Friedman stood unfailingly and heroically with the
little guy against the state. He used to marvel that
the intellectual left, which claims to espouse
"power to the people," so often cheers as states
suppress individual rights.
While he questioned almost every statist orthodoxy,
he fearlessly gored sacred cows of both political
parties. He was the first scholar to sound the alarm
on the rotten deal of Social Security for young
workers—forced to pay into a system that will never
give back as much as they could have accumulated on
their own. He questioned the need for occupational
licenses—which he lambasted as barriers to entry—for
everything from driving a cab to passing the bar to
be an attorney, or getting an M.D. to practice
medicine.
He
loved turning the intellectual tables on liberals by
making the case that regulation often does more harm
than good. His favorite example was the Food and
Drug Administration, whose regulations routinely
delay the introduction of lifesaving drugs. "When
the FDA boasts a new drug will save 10,000 lives a
year," he would ask, "how many lives were lost
because it didn't let the drug on the market last
year?"
He
supported drug legalization (much to the dismay of
supporters on the right) and was particularly proud
to be an influential voice in ending the military
draft in the 1970s. When his critics argued that he
favored a military of mercenaries, he would retort:
"If you insist on calling our volunteer soldiers
'mercenaries,' I will call those who you want
drafted into service involuntarily 'slaves.'"
By
the way, he rarely got angry and even when he was
intellectually slicing and dicing his sparring
partners he almost always did it with a smile. It
used to be said that over the decades at the
University of Chicago and across the globe, the only
one who ever defeated him in a debate was his
beloved wife and co-author Rose Friedman.
The
issue he devoted most of his later years to was
school choice for all parents, and his Friedman
Foundation for Educational Choice is dedicated to
that cause. He used to lament that "we allow the
market, consumer choice and competition to work in
nearly every industry except for the one that may
matter most: education."
As
for congressional Republicans who are at risk of
getting suckered into a tax-hike budget deal, they
may want to remember another Milton Friedman adage:
"Higher taxes never reduce the deficit. Governments
spend whatever they take in and then whatever they
can get away with."
No
doubt because of his continued popularity, the left
has tried to tie Friedman and his principles of free
trade, low tax rates and deregulation to the global
financial meltdown in 2008. Economist Joseph
Stiglitz charged that Friedman's "Chicago School
bears the blame for providing a seeming intellectual
foundation" for the "idea that markets are
self-adjusting and the best role for government is
to do nothing." Occupy Wall Street protesters were
often seen wearing T-shirts which read: "Milton
Friedman: Proud Father of Global Misery."
The
opposite is true: Friedman opposed the government
spending spree in the 2000s. He hated the
government-sponsored enterprises like housing
lenders Fannie Mae and Freddie Mac.
In a
recent tribute to Friedman in the Journal of
Economic Literature, Harvard's Andrei Shleifer
describes 1980-2005 as "The Age of Milton Friedman,"

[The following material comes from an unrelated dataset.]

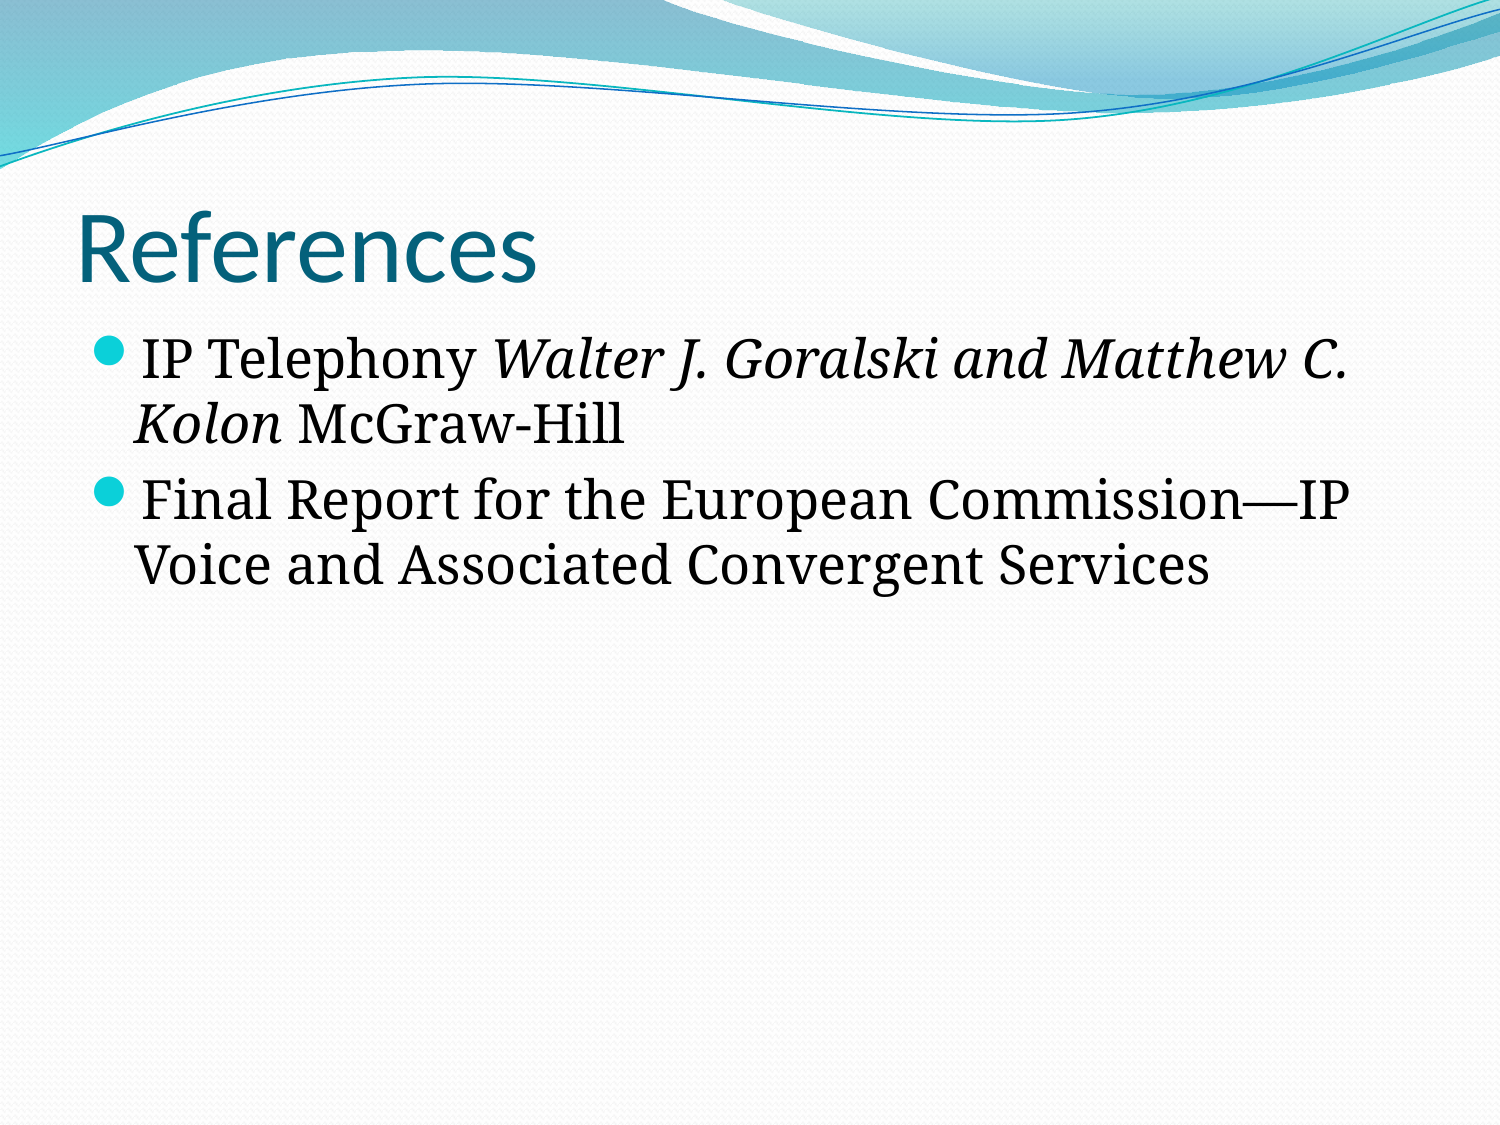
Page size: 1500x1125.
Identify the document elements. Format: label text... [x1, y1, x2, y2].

list IP Telephony Walter J. Goralski and Matthew C. Kolon McGraw-Hill Final Report for the European Commission—IP Voice and Associated Convergent Services [75, 317, 1425, 1038]
title References [75, 115, 1425, 303]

an era that "witnessed remarkable progress of
mankind. As the world embraced free-market policies,
living standards rose sharply while life expectancy,
educational attainment, and democracy improved and
absolute poverty declined."
Well
over 200 million were liberated from poverty thanks
to the rediscovery of the free market. And now as
the world teeters close to another recession,
leaders need to urgently rediscover Friedman's
ideas.
I
remember asking Milton, a year or so before his
death, during one of our semiannual dinners in
downtown San Francisco: What can we do to make
America more prosperous? "Three things," he replied
instantly. "Promote free trade, school choice for
all children, and cut government spending."
How
much should we cut? "As much as possible."